Jak dodał, ostatni rating agencji Fitch, w którym potwierdzono dla PGNiG ocenę BBB z perspektywą stabilną, "odzwierciedla naszą pozycję jako operatora na rynku gazu ze zdywersyfikowanym portfelem kontraktów na import gazu do Polski". Sam import LNG wzrósł o prawie 10 proc. rok do roku – zaznaczył Majewski. Zgodnie z danymi, wolumen importu LNG po regazyfikacji wyniósł 3,76 mld m sześc.
Jak zauważył, w kolejnych latach spodziewany jest wzrost popytu na gaz, choćby w związku z oddawaniem do użytku nowych bloków gazowych w elektrociepłowniach.
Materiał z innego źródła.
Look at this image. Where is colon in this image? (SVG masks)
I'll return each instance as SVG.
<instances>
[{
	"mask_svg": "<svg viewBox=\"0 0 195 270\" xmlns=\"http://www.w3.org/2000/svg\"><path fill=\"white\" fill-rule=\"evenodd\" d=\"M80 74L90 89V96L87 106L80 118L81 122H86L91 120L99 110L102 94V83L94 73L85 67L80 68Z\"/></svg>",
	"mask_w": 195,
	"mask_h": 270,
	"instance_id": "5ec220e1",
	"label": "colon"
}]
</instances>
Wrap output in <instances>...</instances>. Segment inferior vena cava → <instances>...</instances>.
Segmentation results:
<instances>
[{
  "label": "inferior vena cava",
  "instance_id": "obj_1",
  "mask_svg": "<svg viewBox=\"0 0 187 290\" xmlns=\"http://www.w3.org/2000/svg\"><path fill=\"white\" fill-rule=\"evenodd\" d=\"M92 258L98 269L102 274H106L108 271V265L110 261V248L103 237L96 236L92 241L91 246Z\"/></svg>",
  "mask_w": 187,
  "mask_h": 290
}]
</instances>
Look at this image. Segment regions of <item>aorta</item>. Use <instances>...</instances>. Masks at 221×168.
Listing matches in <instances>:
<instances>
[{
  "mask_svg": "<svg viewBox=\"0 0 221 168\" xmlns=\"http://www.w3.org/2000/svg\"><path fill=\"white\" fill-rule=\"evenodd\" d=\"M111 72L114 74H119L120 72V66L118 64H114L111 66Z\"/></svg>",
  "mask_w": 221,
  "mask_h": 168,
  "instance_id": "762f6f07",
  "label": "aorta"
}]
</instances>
„Powiązanie cen gazu, który pozyskujemy z kierunku wschodniego, z indeksami giełdowymi w Europie, stworzyło zupełnie nowe warunki mające ogromne znaczenie dla prowadzenia biznesu. To pozwoli nam zmierzyć się z wyzwaniami związanymi z transformacją energetyczną. Gaz będzie w niej pełnił wiodącą rolę, a PGNiG jest gotowe, by przez tę transformację przejść i wspierać w tym polską gospodarkę” – uważa Majewski.